**Passage for review**:

I like the sticks you made and wish I had enough 3/4" but I had plenty of 1/2" so thats what I used. You are right, pull the strap as tight as you can and jump on the bottom step and its not going to move. When I removed the strap the stick was still clamped to the tree and I had to pull it loose.
The washer is a good idea.


----------



## RatherBArchery (Oct 31, 2006)

Yep, mine dig in too. It is nice you can pull off your strap and roll it up and then take the step off the tree. I would say if you are under 220lbs you will be fine with the 1/2" but I am a bit bigger than that :wink:


----------



## RatherBArchery (Oct 31, 2006)

I am considering building 'kits' with the formed metal parts so other DIY folks can build these for themselves. You would get 3- U pieces and the two formed siderails, you would be responsible for the welding and painting. I figure this would take all the liability out of it because I would not be welding them, just selling material. Anyone interested in that???


RatherBArchery said:


> I still prefer this style step though, locks together VERY tight for transport. You can see how each locks inside the next, you can stack these as high as the roof if you want  The strap is a new attachment system I am using, rated at 5000lbs so I think I am safe. FYI- I was building these steps for about 4-5 years, long before the stagger steps came out. Only mistake I made was posting pictures on here, not saying the took my design.


----------



## DocMort (Sep 24, 2009)

Hell i would be willing to buy a set that you weld and all and sign an agreement to not sue you if my 300 lb ass breaks it. Gotta be cheaper than buying sticks from the big names.


----------



## RatherBArchery (Oct 31, 2006)

**Given data**:
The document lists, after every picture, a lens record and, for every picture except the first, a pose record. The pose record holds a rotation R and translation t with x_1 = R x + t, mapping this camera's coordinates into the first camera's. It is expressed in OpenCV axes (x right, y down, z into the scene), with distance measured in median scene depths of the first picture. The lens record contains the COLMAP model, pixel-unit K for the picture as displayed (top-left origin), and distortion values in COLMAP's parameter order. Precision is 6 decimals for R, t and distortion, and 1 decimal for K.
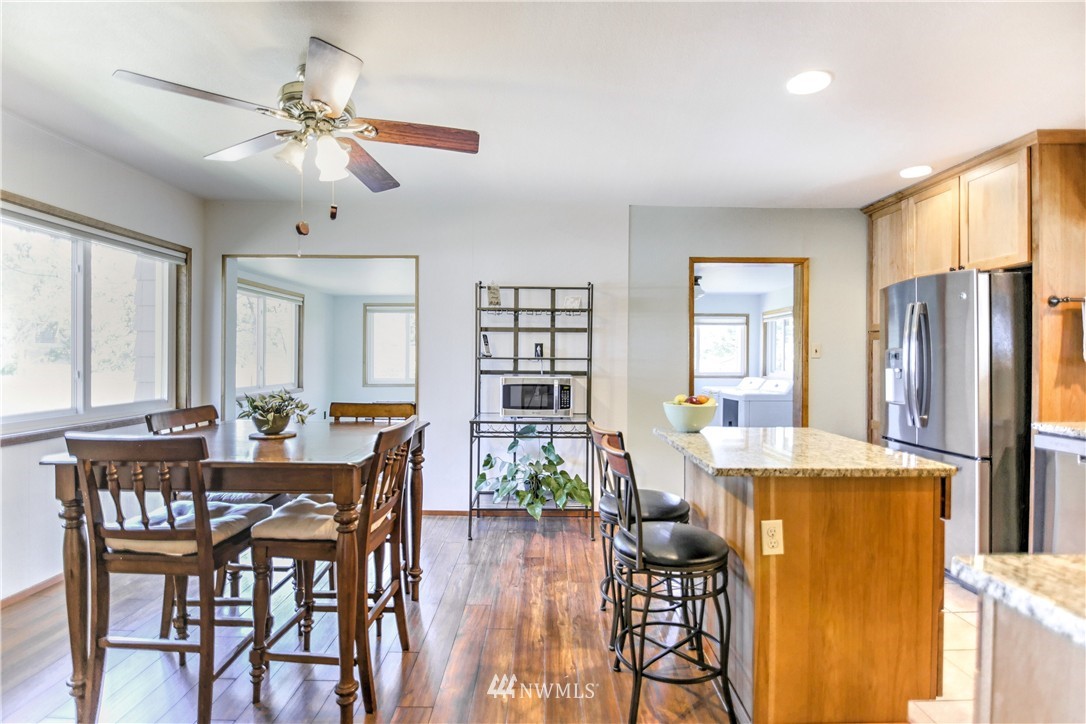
lens RADIAL K [[519.9, 0, 541.7], [0, 519.9, 358.4], [0, 0, 1]] dist [-0.002637, -0.011565]
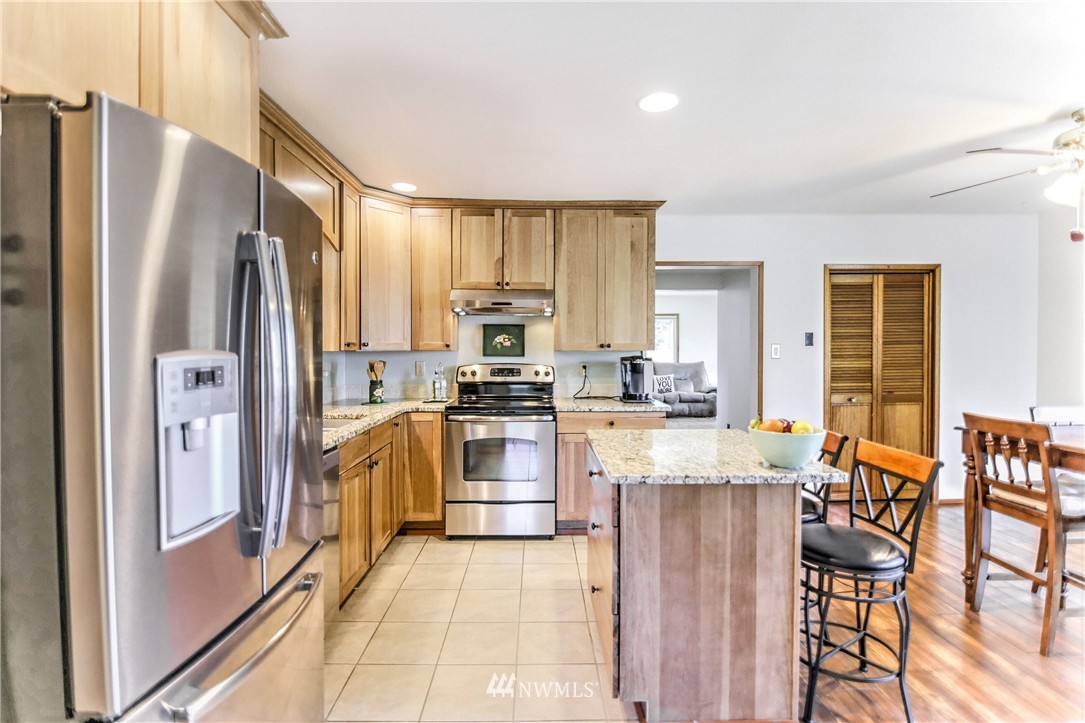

**What is needed**: Render this sentence from the forum thread on homemade tree steps in Spanish: "It is nice you can pull off your strap and roll it up and then take the step off the tree."

**Solution for this task**: Es bueno que puedas quitar la correa, enrollarla y luego sacar el escalón del árbol.